Así llegó el último día. La estación cálida tocaba a su fin y las noches se cargaban de oscuros nubarrones. Los viajeros tuvieron una última conversación con el Rey, en la parte alta del palacio, en la misma sala donde los había recibido al llegar. El soberano estaba tan emocionado que tenía lágrimas en los ojos y los abrazó como a hermanos. Dijo que cada día rogaría a Dios para que los protegiera y los devolviera pronto a su lado.

– Tengan -dijo tendiéndoles una cadena de oro con un medallón del misino metal, ancho como la mitad de una mano y acuñado con la efigie de un león de Judá-. Sé que ustedes son un poco incrédulos, pero en su interior hay algo más que materia.

El Rey le puso la cadena en el cuello a Jean-Baptiste con sus propias manos y le dio un abrazo. Con el maestro Juremi hizo lo propio, y luego desapareció con prontitud.

Aquel mismo día le vieron de nuevo, pero de lejos, en una audiencia oficial, ya que a los ojos de los sacerdotes y de los príncipes no había constancia de sus entrevistas privadas con el Rey, aunque sin duda todos estaban al corriente de ello.

Los condujeron al patio del palacio donde se había dispuesto el trono. Entretanto, los cuatro leones, a algunos pasos del soberano, rugían en su jaula. El Emperador permanecía inmóvil como siempre, y sólo hablaba por mediación de su «boca» oficial. Poncet y el maestro Juremi se prosternaron cuan largos eran. Las losas rugosas en las que descansaban sus rostros tenían ahora un olor casi familiar, y no les resultaban tan frías como a su llegada. Esta tierra, o mejor dicho, esta piedra, que en el país del basalto a ras del cielo al fin y al cabo era lo mismo, era ya un poco la suya. Como la audiencia se prolongaba y los sacerdotes consideraron oportuno que estuvieran prosternados aún un rato, cada uno vio al incorporarse que el otro había mojado ligeramente el suelo con sus lágrimas.

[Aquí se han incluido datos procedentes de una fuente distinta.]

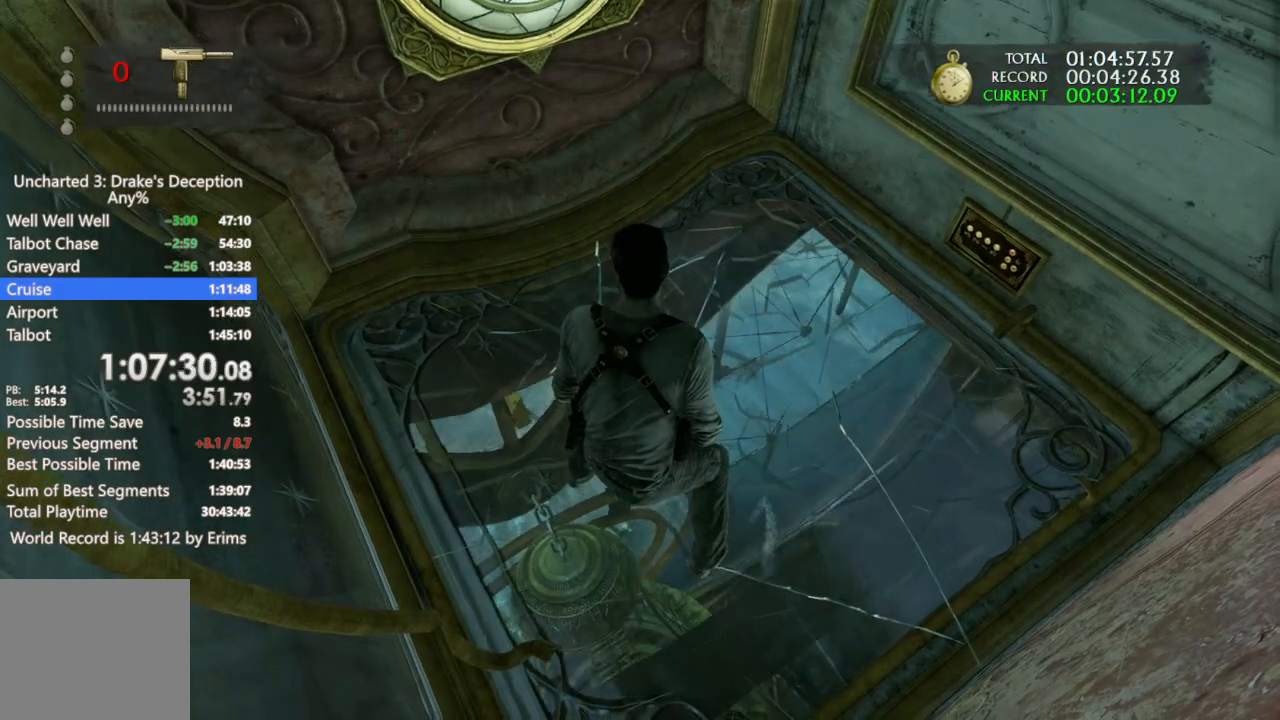
{"buttons": [], "left_stick": "center", "right_stick": "center", "button_events": [[133, "R1", "up"], [333, "DPAD_DOWN", "down"], [333, "DPAD_RIGHT", "down"], [400, "DPAD_DOWN", "up"], [433, "DPAD_RIGHT", "up"]]}
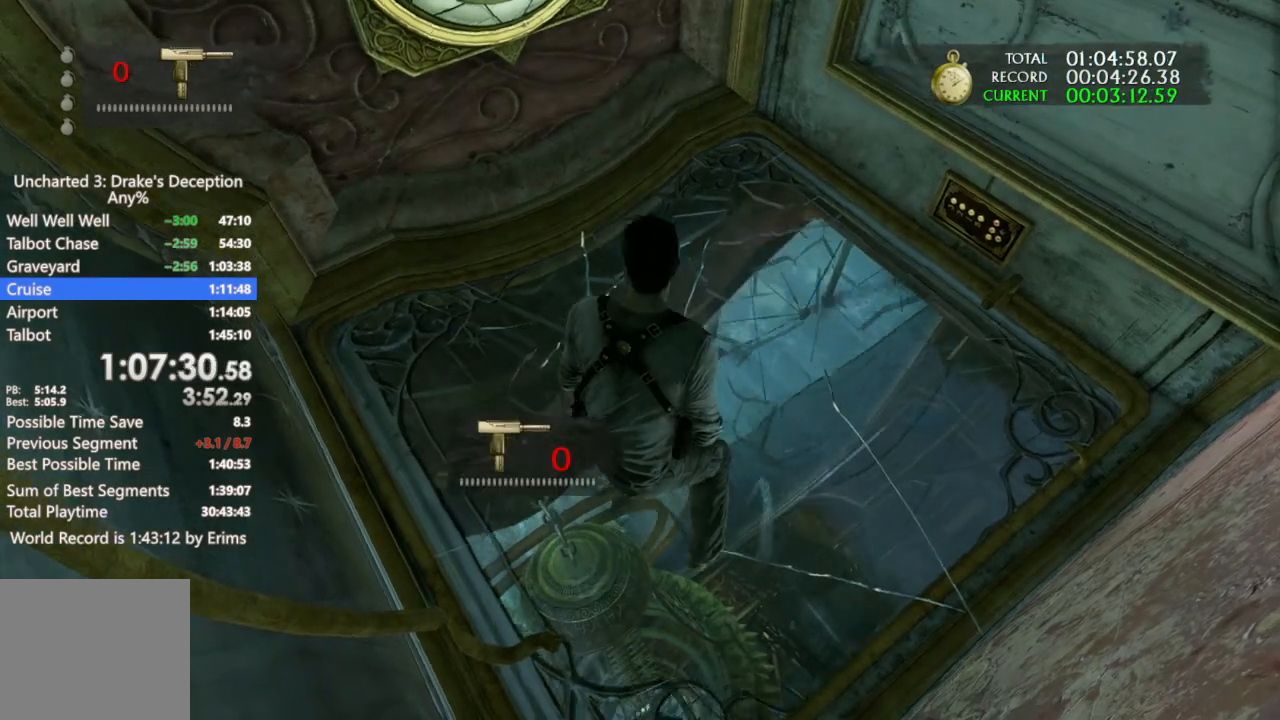
{"buttons": [], "left_stick": "center", "right_stick": "center", "button_events": [[67, "DPAD_DOWN", "down"], [300, "DPAD_DOWN", "up"]]}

Un destacamento de treinta guerreros a caballo los acompañó desde la ciudad hasta Axum, a cinco días de marcha. Allí se reunieron con Murad el Joven y con el resto de la caravana, y también con los elefantes. Una escolta formada únicamente por siete hombres los acompañó hasta los confines del imperio, y después partieron a galope hacia la costa.